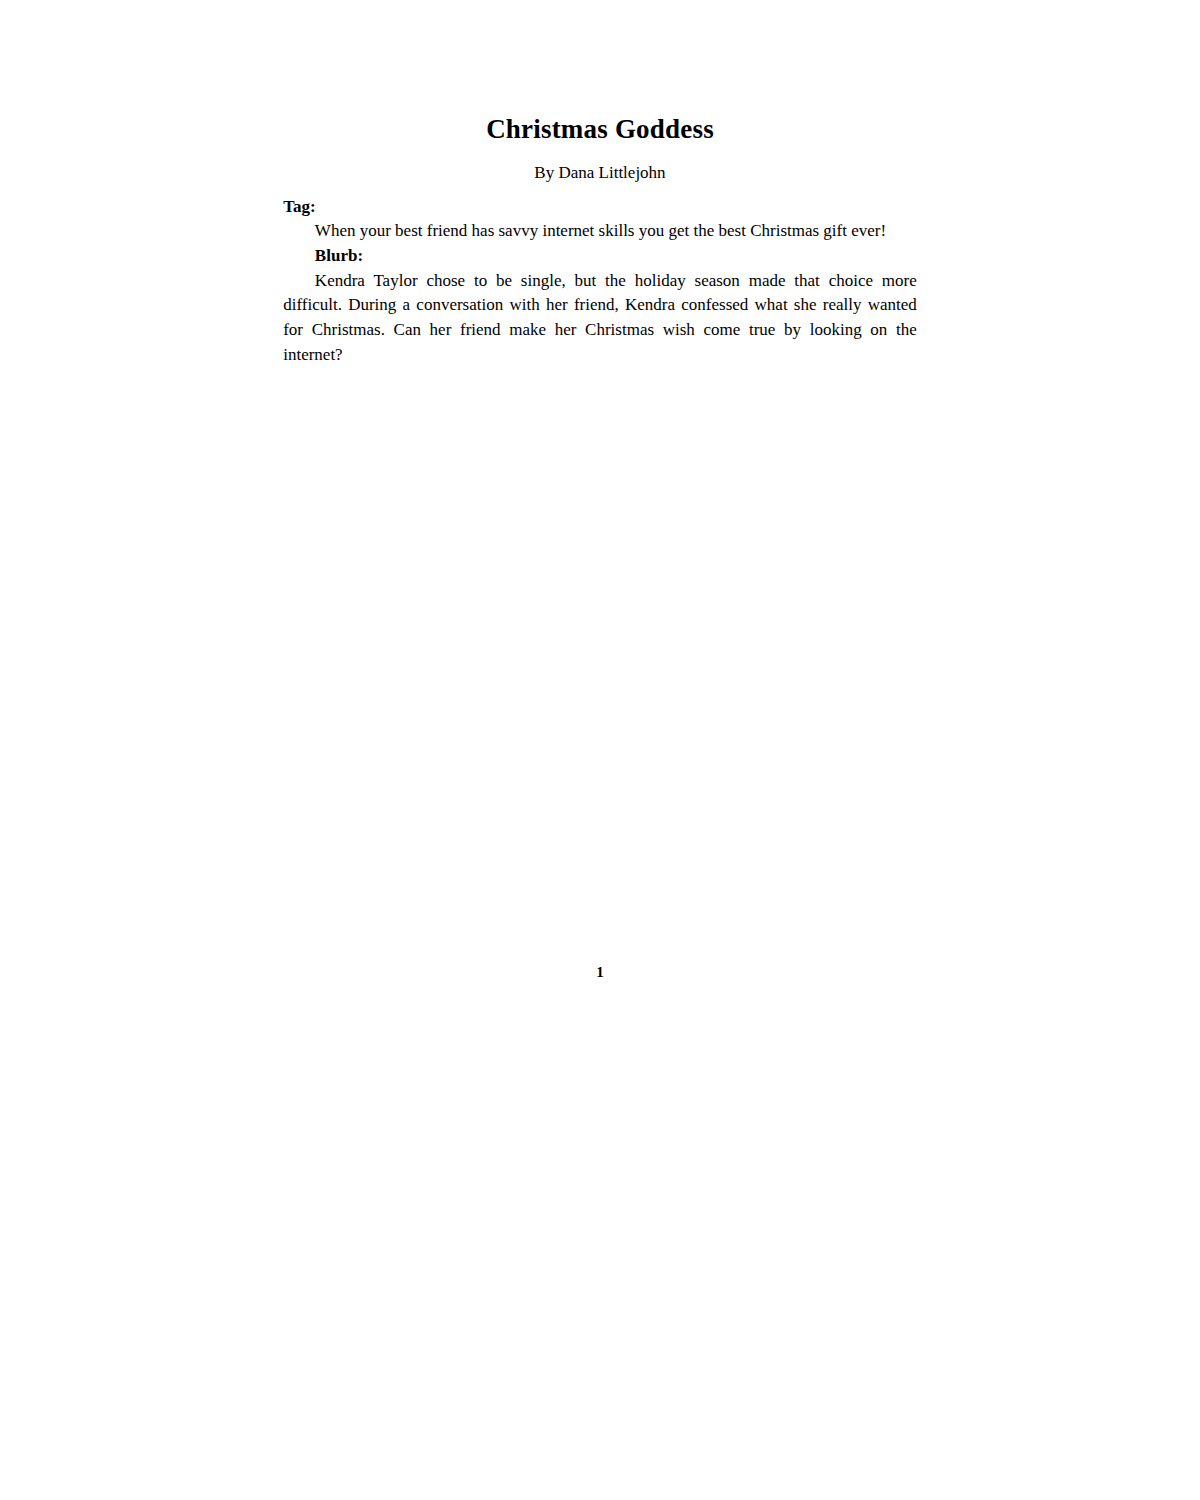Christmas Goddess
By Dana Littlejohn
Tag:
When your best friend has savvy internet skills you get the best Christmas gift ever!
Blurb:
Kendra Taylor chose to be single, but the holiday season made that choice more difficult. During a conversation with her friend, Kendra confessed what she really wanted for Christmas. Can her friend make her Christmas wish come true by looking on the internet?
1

▸ REQUIRED WORK: Pictures in the listing above must be skipped; everything else should be copied exactly.

▸ WORKED SOLUTION:
Christmas Goddess
By Dana Littlejohn
Tag:
When your best friend has savvy internet skills you get the best Christmas gift ever!
Blurb:
Kendra Taylor chose to be single, but the holiday season made that choice more difficult. During a conversation with her friend, Kendra confessed what she really wanted for Christmas. Can her friend make her Christmas wish come true by looking on the internet?
1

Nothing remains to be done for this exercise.